What's happening
Antares Nuclear's Mark-0 advanced microreactor completed a zero-power fueled criticality demonstration at Idaho National Laboratory on June 4, 2026, marking the first criticality achieved under the U.S. Department of Energy's Reactor Pilot Program. The milestone was reached ahead of the program's July 4, 2026 deadline and represents the 53rd reactor built at the INL site since 1951. Antares, founded in 2023 and operating facilities in Torrance, California; Idaho Falls, Idaho; and Aiken, South Carolina, has raised more than $140 million in private capital to support the Mark-0 project.
BWX Technologies supplied the TRISO fuel compacts used in the criticality demonstration. TRISO — tristructural isotropic — fuel is a high-assay, encapsulated fuel form designed for advanced reactor applications. "BWXT is proud to work with Antares and deliver the fuel necessary for this important milestone at the Idaho National Lab. Antares is moving quickly to progress from concept to criticality, and we are happy to supply this team with the TRISO needed to do so," said Joe Miller, BWXT's president for Government Operations. U.S. Energy Secretary Chris Wright also marked the occasion, stating: "It is fitting that on the eve of our nation's 250th anniversary, we are witnessing a historic moment for American energy."
Why it matters for markets
The Mark-0 criticality demonstration represents the first validated proof-of-concept under the DOE Reactor Pilot Program, a federal initiative designed to accelerate the commercialization of advanced and microreactor designs in the United States. For BWX Technologies, the TRISO fuel supply role places the company — which reported $3.38 billion in annual revenue and carries a $17.04 billion market capitalization — at the center of an emerging commercial microreactor supply chain that extends beyond its core U.S. Navy submarine and aircraft carrier fuel business.
The commercial deployment case for microreactors has gained traction alongside surging electricity demand from artificial intelligence infrastructure. Data centers require continuous, high-reliability power that grid-scale intermittent sources cannot always guarantee, and microreactors have been cited as a potential solution for behind-the-meter or co-located generation. Antares has specifically identified data center applications as a target market for the Mark-0 design, a positioning that aligns the project with one of the most capital-intensive infrastructure buildouts currently underway in the U.S. economy.
The $140 million-plus in private capital raised by Antares — a company founded only in 2023 — reflects investor appetite for near-term deployable nuclear solutions rather than longer-horizon large-scale reactor projects. Achieving criticality ahead of the DOE program deadline strengthens the technical credibility of the design and advances the timeline toward potential commercial licensing and deployment discussions.
Sectors and assets to watch
BWX Technologies (BWXT) is the most directly implicated publicly traded company in this development, having supplied the TRISO fuel compacts for the Mark-0 demonstration. BWXT's existing product portfolio spans nuclear fuel, reactors, and precision components for the U.S. Navy, commercial nuclear steam generators, and medical radioisotopes, with advanced reactor R&D services representing a growing segment. The Mark-0 partnership with Antares illustrates how BWXT's TRISO fuel manufacturing capability — developed largely in the context of government and defense programs — is being extended into the commercial advanced reactor market. BWXT trades at a P/E of 49.5, a valuation that reflects investor expectations for growth beyond its established defense and utility contracts.

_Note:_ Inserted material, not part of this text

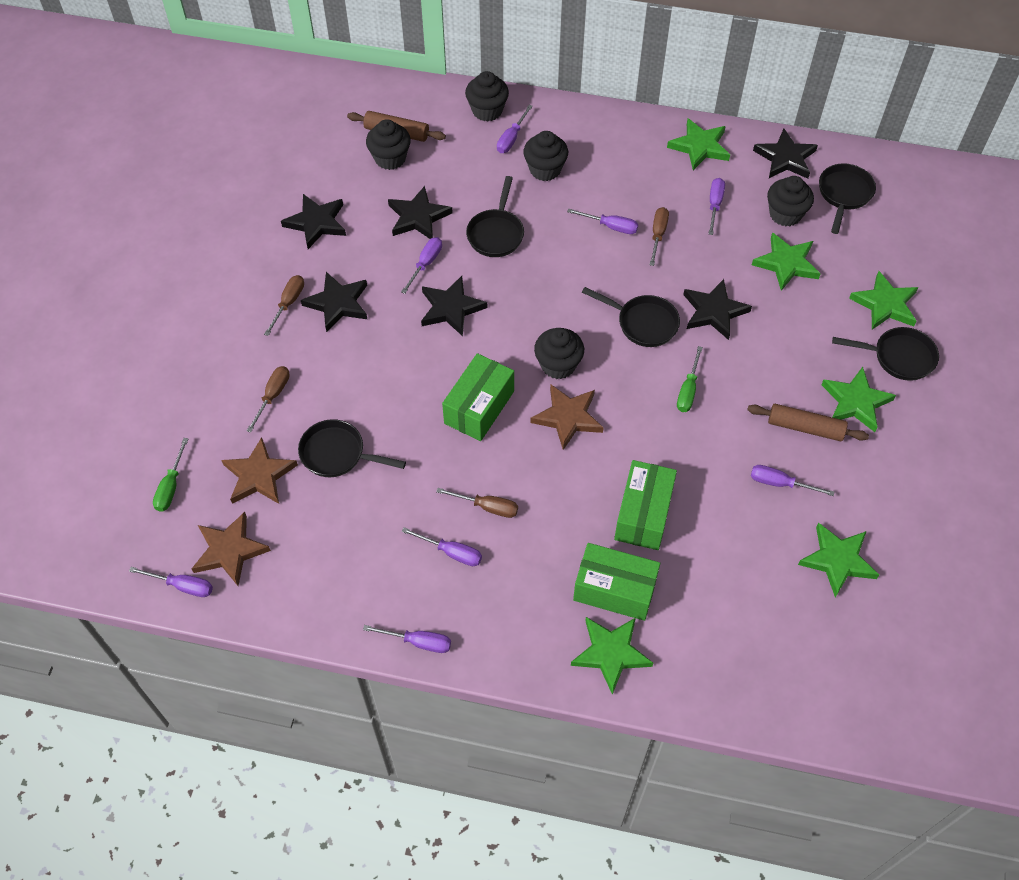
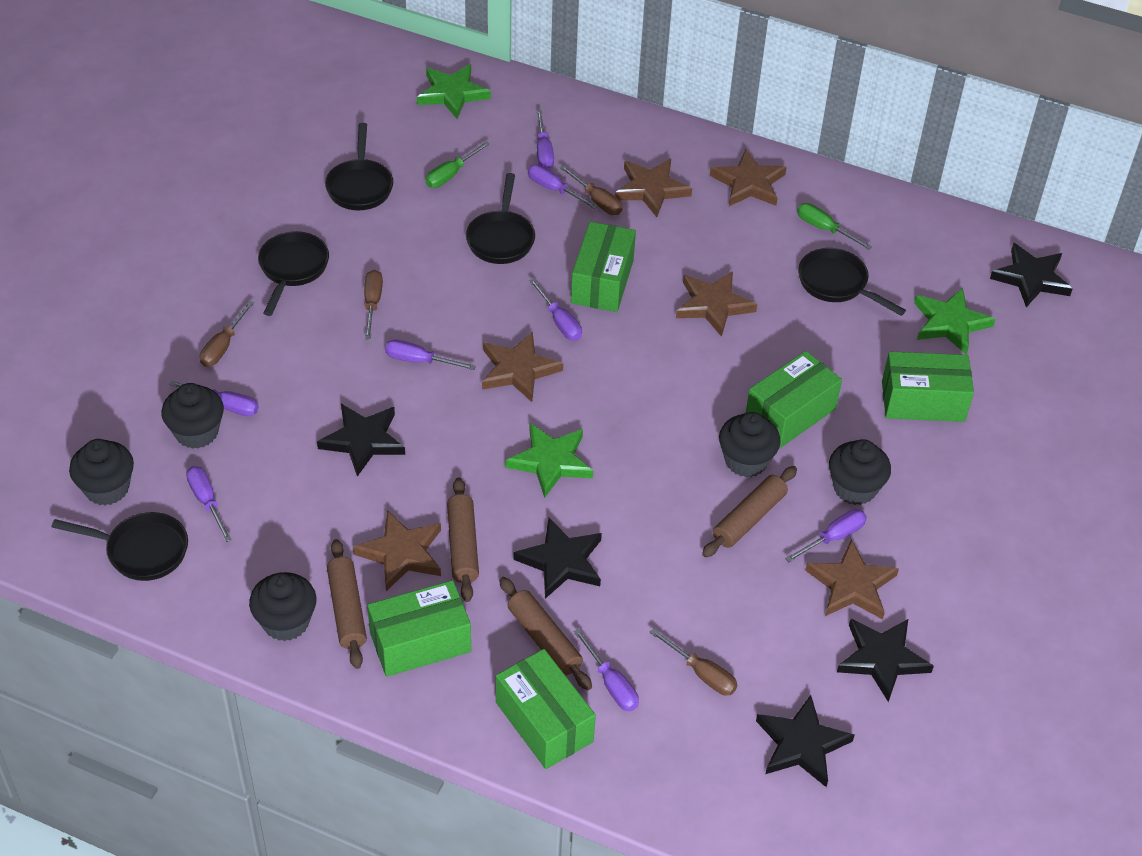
black star: [281,194,346,249] [301,272,367,332] [388,186,453,239] [421,276,487,336] [683,279,752,340] [753,129,818,179] = 6 -> [317,404,405,477] [513,518,602,599] [756,695,855,787] [837,619,934,702] [990,243,1073,307] = 5
brown rolling pin: [347,111,446,142] [747,404,869,441] = 2 -> [327,539,367,669] [447,477,479,602] [499,577,592,690] [702,466,797,557] = 4
brown star: [192,512,271,586] [222,437,298,504] [530,384,603,450] = 3 -> [353,510,441,591] [482,332,563,402] [615,159,692,217] [676,271,757,337] [710,149,787,206] [805,540,899,620] = 6
green box: [442,353,514,441] [573,543,660,621] [614,460,677,550] = 3 -> [367,580,471,677] [496,649,596,769] [571,222,636,312] [746,351,842,448] [882,351,974,422] = 5
green star: [571,617,653,695] [667,119,730,170] [752,233,821,291] [798,522,879,597] [822,367,896,432] [849,271,919,330] = 6 -> [417,64,491,119] [505,423,593,498] [914,288,995,355] = 3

More broadly, the INL criticality milestone is relevant to the nuclear technology, utilities, and energy infrastructure sectors. Companies involved in advanced reactor fuel fabrication, nuclear engineering services, and grid-independent power supply for industrial and data center customers occupy adjacent positions in the supply chain that the Mark-0 program is helping to validate. The DOE Reactor Pilot Program's structure — with defined milestones and deadlines — provides a regulatory and funding framework that could accelerate similar projects from other developers.
What to watch next
Key developments to monitor include Antares Nuclear's next steps following the zero-power criticality demonstration, including any announcements related to higher-power testing phases, commercial licensing applications with the Nuclear Regulatory Commission, or formal agreements with data center operators or utilities for Mark-0 deployment. The July 4, 2026 DOE Reactor Pilot Program deadline has now been met ahead of schedule, so any program review outcomes or follow-on funding decisions from the DOE will be relevant. For BWX Technologies, investors and analysts will be watching whether the Antares TRISO fuel supply relationship expands in scope, and whether additional advanced reactor developers — domestic or allied-nation — engage BWXT for similar fuel fabrication contracts as the broader microreactor commercialization pipeline matures.